Use this option to create and manage NSS software RAID devices. A software RAID device emulates a hardware RAID device. RAID devices combine partitioned space on multiple physical devices into a single virtual device that you manage like any device. Each member device contributes an equal amount of space and only a single partition to the RAID.

Pressing F6 would either restripe or remirror based on the chosen RAID device.

NOTE:If the RAID 1 is already synchronized, pressing F6 will not show any remirroring progress.


  • Ins or + = Create a pool snapshot
  • Del or - = Delete a pool snapshot
  • F5 or F = Refresh display
  • F7, M or D = Mount or dismount the pool snapshot as an active pool. The snapshot functions continue whether the snapshot is mounted or dismounted.
  • Esc or Q = Previous menu

Use this option to create, delete, mount, and dismount pool snapshots for NSS pools.

Snapshots are stored on a separate partition that you specify, not another pool. After it is created, the partition for the snapshot pool cannot be expanded.

The default unit for setting and displaying the volume quota or pool size is Gigabyte (GB). However, the following units will also be displayed relative to the storage size:

Pool / Volume Quota Size

Displayed Unit

<= 1023 KB


>= 1024 KB and <= 1023 MB


>= 1024 MB and <= 1023 GB


>= 1024 GB



  • The pool size is not displayed in KB as the minimum allowed pool size should be at least 12 MB.

  • When the volume quota is entered without specifying any units, the volume quota size is assumed to be in GB. For example, specifying a value of 1 will be considered as 1 GB, 2 as 2 GB and 0.5 as 512 MB. Specifying the value of 'ALL' will create a pool consuming the entire disk space or LUN size.

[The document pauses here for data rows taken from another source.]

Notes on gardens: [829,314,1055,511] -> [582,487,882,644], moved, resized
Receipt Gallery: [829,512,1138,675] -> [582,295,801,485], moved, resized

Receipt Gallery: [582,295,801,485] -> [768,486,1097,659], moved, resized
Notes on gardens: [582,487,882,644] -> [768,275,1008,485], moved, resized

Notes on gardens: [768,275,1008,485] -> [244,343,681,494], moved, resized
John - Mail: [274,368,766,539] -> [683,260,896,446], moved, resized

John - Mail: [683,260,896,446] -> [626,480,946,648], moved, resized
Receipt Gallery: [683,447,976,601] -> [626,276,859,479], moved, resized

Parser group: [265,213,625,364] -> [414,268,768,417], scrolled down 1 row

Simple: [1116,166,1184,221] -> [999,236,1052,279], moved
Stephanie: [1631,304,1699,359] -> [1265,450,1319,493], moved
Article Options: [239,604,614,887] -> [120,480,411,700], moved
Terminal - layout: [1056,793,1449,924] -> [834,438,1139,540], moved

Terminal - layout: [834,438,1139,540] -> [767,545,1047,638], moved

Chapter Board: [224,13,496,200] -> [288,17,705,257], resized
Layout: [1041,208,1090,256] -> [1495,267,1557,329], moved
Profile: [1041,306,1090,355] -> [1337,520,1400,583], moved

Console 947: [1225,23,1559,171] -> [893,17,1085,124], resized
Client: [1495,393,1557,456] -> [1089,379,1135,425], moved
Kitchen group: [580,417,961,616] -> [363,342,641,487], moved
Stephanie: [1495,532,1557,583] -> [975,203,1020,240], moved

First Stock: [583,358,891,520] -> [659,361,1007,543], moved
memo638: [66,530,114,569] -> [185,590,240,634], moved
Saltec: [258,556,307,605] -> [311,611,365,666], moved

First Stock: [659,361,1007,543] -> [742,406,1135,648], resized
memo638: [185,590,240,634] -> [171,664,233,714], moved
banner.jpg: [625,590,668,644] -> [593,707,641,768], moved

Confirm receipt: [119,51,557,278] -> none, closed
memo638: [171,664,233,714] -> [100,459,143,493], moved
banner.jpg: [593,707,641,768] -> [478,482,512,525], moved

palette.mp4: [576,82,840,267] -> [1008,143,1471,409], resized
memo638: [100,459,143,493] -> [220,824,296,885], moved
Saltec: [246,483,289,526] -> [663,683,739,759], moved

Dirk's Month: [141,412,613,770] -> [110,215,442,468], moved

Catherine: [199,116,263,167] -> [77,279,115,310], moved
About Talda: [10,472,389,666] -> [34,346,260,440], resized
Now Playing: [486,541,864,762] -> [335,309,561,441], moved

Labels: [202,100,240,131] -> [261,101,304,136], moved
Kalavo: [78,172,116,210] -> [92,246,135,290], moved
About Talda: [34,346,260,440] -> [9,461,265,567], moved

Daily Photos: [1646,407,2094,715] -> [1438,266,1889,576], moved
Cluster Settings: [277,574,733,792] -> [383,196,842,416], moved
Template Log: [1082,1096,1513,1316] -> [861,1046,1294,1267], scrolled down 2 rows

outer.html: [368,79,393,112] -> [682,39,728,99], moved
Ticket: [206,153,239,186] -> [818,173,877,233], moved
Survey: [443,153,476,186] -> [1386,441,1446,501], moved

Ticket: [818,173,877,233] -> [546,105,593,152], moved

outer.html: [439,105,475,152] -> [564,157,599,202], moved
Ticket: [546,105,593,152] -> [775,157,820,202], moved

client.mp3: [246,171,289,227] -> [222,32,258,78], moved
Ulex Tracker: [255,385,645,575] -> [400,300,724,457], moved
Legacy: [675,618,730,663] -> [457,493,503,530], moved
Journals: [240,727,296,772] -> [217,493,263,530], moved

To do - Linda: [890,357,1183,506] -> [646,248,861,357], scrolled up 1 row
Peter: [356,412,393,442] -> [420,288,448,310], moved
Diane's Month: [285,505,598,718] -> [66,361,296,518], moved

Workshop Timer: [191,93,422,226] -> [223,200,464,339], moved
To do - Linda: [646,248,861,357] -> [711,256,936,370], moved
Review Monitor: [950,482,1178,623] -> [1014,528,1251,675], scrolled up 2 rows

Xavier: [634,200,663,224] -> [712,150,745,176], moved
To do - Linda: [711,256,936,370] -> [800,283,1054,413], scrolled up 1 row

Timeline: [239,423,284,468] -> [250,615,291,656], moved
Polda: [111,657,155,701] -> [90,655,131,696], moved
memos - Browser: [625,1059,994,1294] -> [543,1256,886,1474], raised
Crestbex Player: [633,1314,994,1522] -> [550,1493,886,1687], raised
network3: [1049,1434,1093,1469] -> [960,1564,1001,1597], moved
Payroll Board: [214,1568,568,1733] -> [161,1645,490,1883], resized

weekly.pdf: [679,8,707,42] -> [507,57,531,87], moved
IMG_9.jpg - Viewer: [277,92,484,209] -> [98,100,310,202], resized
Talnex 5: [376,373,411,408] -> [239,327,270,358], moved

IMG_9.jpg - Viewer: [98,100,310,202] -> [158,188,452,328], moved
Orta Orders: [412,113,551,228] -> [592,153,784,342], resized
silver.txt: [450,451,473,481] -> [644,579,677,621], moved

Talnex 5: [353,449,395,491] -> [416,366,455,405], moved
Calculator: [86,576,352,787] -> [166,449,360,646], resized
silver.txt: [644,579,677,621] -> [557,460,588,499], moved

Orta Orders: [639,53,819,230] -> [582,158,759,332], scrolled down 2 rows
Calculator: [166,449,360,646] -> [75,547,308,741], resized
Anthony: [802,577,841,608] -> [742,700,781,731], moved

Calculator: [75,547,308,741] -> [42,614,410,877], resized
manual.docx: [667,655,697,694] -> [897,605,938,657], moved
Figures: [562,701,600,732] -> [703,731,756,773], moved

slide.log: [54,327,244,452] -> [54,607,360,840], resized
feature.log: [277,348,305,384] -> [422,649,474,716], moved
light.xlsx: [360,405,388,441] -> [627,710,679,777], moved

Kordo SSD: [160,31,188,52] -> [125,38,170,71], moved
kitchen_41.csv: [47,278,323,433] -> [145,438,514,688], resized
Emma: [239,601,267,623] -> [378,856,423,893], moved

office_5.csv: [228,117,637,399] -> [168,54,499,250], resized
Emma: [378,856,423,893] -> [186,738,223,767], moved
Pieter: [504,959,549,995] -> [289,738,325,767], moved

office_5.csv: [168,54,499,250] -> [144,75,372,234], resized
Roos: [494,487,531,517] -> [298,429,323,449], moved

10.2.1 Joining Cluster Pools to the AD Domain

This section describes the procedures to join cluster NSS resources to an AD domain so that they are accessible to AD users. Joining a cluster resource to the AD domain does not enable the pools and volumes for AD user access. NSS AD Media upgrade for pools and AD-enabling at volume must be done separately following the instructions at Section A.13.1, NSS Media Upgrade Commands and Volume AD-enabling.

You could also use the novell-ad-util CLI tool for the domain join. For more information, see novell-ad-util Command Line Utility in the OES 2018 SP3: NSS AD Administration Guide.

  1. Ensure that your cluster node is joined to the AD domain. You should find an entry for the cluster node object created in the Active Directory Users and Computers screen of the AD server. Also ensure that the shared pool has at least one active volume for a successful domain join operation.

  2. Launch NSSMU, select the shared pool that you want to join to the AD domain, then press j.

  3. Specify the AD container where the computer object will be created. If you already have a pre-created computer object, select Yes, then specify the container where the pre-created computer object exist.

  4. Select Proceed.

  5. Perform kinit if not done already, then specify the appropriate AD user credentials for the domain join operation to complete. This user should have the following rights on the AD server: create computer objects, change password and reset password.

  6. After a successful domain join operation, you should find your cluster pool computer object in the Active Directory Users and Computers screen of the AD server.